La réaction de l'entourage la réconforte. Son ex, l'animateur Michel Désautels, aurait «compris», comme le plus vieux de leurs deux enfants adultes, tandis que le plus jeune se révélait «très, très, très surpris», tout en respectant son choix. Personne ne lui en parle au travail. Des amis ont mal réagi en rappelant le foulard, le niqab, la burqa, la polygamie, la charia et on en passe et des pires, des fous de Dieu aux crimes d'honneur.

«Si j'avais 30 ans, je ne me serais pas sentie aussi libre d'adhérer à cette religion exigeante. Je me sens tout à fait capable de faire les choses à ma façon et de demeurer complètement libre. À l'essence, l'islam prône quoi? La tolérance, l'amour, la charité. Je ne peux pas être contre ça. Je ne cautionne évidemment pas les gestes extrémistes. Je crois qu'il faut voter à visage découvert. Je n'ai même pas l'intention de me voiler. Je cherche encore dans le Coran l'endroit où il est dit de porter le voile.»

Quelques courriels négatifs ont suivi la première confidence radiophonique alors que les réactions auraient été largement positives après le passage chez Bazzo.tv. La recherchiste de l'émission lui a téléphoné pendant l'entrevue au Devoir pour lui faire part des commentaires positifs des téléspectateurs.

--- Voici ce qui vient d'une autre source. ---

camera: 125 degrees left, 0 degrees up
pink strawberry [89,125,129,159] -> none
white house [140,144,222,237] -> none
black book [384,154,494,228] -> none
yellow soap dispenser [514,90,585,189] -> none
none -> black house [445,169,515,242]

«Tout cela demeure anecdotique, enchaîne l'animatrice. Il faut creuser. L'islam permet un accès direct à Dieu. Il y a là un aspect mystérieux et moyenâgeux qui me touche profondément. On ne peut pas adhérer à une religion uniquement par le mental. Le corps, au sens très large, demeure très important. Il faut ressentir les vérités.»

On a des idées, mais on est dans ses croyances. Elles habitent le croyant et vice-versa. «J'ai rarement trouvé autant de paix que dans une mosquée», dit la nouvelle fidèle en soulignant l'importance de la beauté dans ses choix, l'éthique et l'esthétique ne faisant qu'un. Elle confie développer une prédilection pour le soufisme, cette branche plus mystique de son nouveau monde.

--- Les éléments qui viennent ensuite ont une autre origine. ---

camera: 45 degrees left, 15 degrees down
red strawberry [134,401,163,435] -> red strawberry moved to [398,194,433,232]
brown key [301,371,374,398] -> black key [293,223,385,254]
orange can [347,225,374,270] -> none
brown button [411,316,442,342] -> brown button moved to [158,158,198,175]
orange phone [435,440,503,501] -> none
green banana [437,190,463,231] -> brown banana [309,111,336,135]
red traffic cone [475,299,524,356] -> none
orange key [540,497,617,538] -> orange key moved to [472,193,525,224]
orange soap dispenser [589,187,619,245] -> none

Cela dit, le prosélytisme, non merci. Pour l'instant, Chantal Jolis ne cherche a entraîner personne du côté d'Allah. Ben Laden, lui, invitait récemment les Américains à se convertir à l'islam. Elle rigole de la remarque. «Je me trouve au tout début d'un voyage spirituel qui n'engage que moi», répond-elle calmement.

Franche, sereine, elle avoue respecter mollement les cinq piliers fondamentaux de sa nouvelle foi (la profession de foi, la prière, la charité, le jeûne et le pèlerinage à La Mecque). Elle ne lit pas encore l'arabe. Elle ne prie pas le jour à Radio-Canada. Pour des raison de santé, elle ne suit pas le jeûne du Ramadan, commencé jeudi, jour de la rencontre. Elle boit encore de l'alcool et fume toujours.

La musulmane Chantal Jolis garde même un certain sens critique par rapport à sa nouvelle religion. Bien sûr, elle croit que Dieu a dicté le Coran à Mahomet. En même temps, elle relativise certains éléments. «C'est un curieux livre, très violent. La place de la femme pose aussi problème. Il y a des difficultés. J'ai donc envie d'étudier tout cela. Je suis convertie, mais le gros du travail reste à faire.»